How many troops would be needed? What was the probability of guerrilla
war? What was our exit strategy? Instead, the Senate surrendered
the war powers the Founding Fathers reserved for Congress to the
president and abdicated its constitutional duty.
And what
of the punditocracy, which cheerled us into war? Did they serve
their country, or did they service the king and his courtiers
by reciting such fairytales as Muhammad Atta's secret meeting
in Prague with his Iraqi controllers?
In the run-up
to war, from left, center and right, voices were asking exactly
what threat Saddam posed to America.
His nation
had been crushed in six weeks and his army routed in 100 hours
in Desert Storm.

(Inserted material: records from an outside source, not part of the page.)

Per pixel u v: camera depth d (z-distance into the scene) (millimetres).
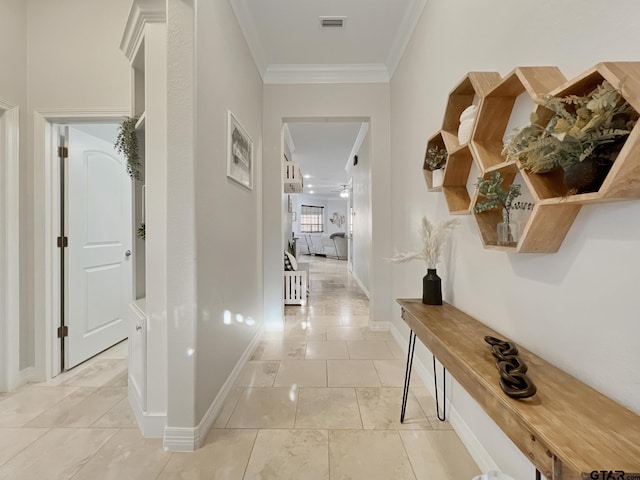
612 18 728
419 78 2197
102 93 2207
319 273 7406
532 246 910
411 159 2398
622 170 612
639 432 621
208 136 1610
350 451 1417
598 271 771
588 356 803
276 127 3146
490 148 1181
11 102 2062
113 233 2748
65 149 2299
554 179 853
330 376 2160
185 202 1441
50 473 1288
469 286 1470
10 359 2008
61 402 1848
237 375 2117
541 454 630
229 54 1979
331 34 2588
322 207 13516
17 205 2078
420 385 2033
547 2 946
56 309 2221
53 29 2209
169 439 1434
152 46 1509
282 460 1363
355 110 3139
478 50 1375
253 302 2684
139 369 1610
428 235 1671
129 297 2932
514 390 750
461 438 1485
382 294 3166
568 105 790
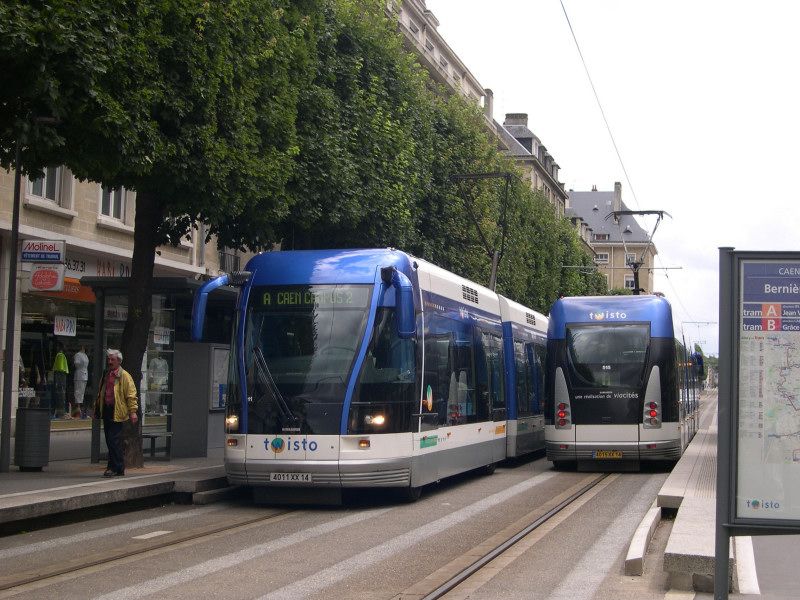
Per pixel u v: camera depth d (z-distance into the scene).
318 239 23.39
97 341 17.59
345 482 13.32
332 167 20.19
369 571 9.19
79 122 12.02
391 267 13.78
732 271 6.43
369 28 23.08
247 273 14.47
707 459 19.02
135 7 12.94
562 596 8.12
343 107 21.80
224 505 14.27
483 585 8.61
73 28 11.31
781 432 6.30
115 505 13.28
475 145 33.16
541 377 25.34
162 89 13.89
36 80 11.00
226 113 15.34
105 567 9.34
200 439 18.88
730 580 8.37
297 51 17.89
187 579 8.77
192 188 14.98
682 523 10.09
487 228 34.09
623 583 8.68
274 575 8.98
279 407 13.58
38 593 8.14
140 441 16.61
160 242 18.06
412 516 13.15
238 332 14.14
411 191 24.72
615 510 13.82
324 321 13.88
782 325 6.36
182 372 18.98
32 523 11.77
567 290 55.56
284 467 13.42
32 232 22.06
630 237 131.00
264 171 16.14
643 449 19.70
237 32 15.25
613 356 20.08
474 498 15.38
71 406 23.94
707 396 125.25
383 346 13.84
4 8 10.59
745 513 6.30
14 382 22.03
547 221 48.84
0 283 21.81
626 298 20.53
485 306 19.64
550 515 13.18
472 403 17.64
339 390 13.52
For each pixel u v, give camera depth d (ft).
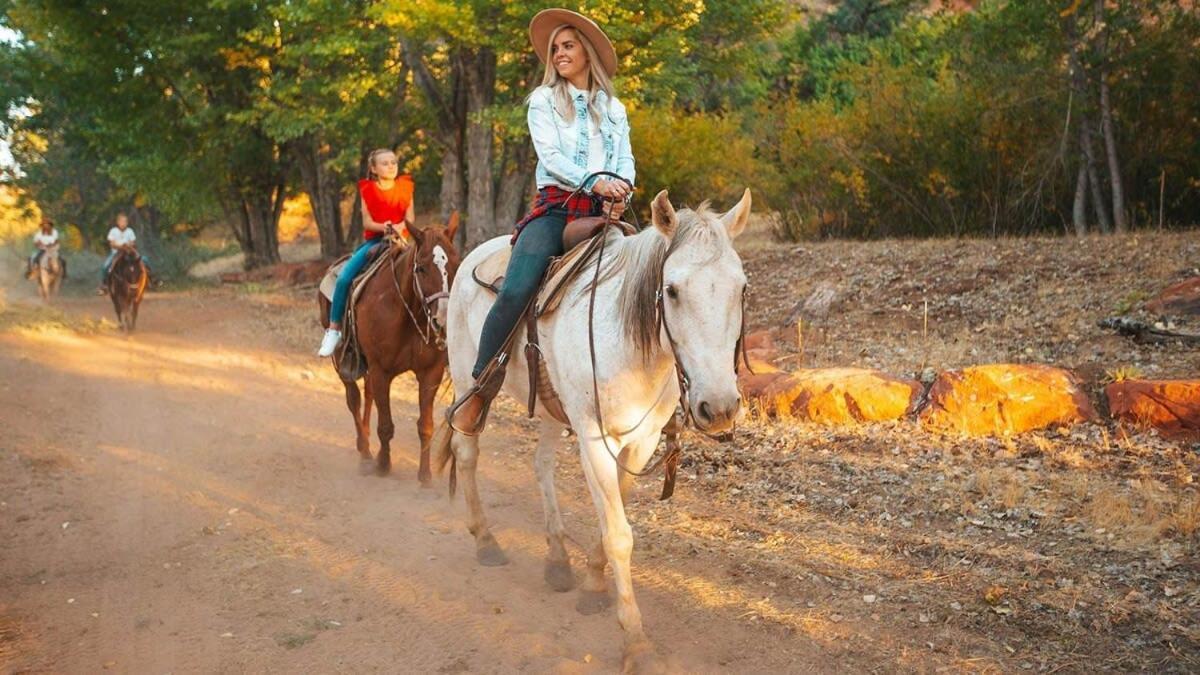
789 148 51.31
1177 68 37.68
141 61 73.51
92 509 19.93
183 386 33.91
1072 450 20.30
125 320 50.42
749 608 14.76
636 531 18.15
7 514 19.52
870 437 22.35
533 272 14.14
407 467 23.31
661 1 43.62
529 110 14.56
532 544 17.83
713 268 10.97
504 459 23.54
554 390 14.08
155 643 13.85
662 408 12.96
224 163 80.74
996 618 14.07
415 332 21.18
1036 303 30.60
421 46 55.52
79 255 95.04
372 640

His weapons factories had been demolished. Terrified
of U.S. retaliation, he had not used one WMD. The United Nations
had rummaged through Iraq and destroyed other WMDs and their factories.
He had not imported a tank, plane or gun in 12 years. Mohammad
ElBaradei and the International Atomic Energy Agency had scoured
Iraq and found nothing. Saddam had invited the CIA in to have
a look.
Though 40,000
U.S.-British sorties had been flown over Iraq since 1991, he had
been unable to shoot down a single plane. There was no evidence
he or his regime had any role in 9-11, any connection to the anthrax
attack, any tie to Al-Qaida or committed any act of terror against
us.
Why, then,
was it necessary to go to war?
Whatever
the sins of the WHIG in savaging critics, however, at least most
of them believed in this war. But what is to be said for those
who transmitted to a trusting public what they had to know or
at least suspect were propaganda fabrications to dupe the people
into sending their sons and daughters to fight and die in an unnecessary
war? This is the greater scandal. This is the real scandal.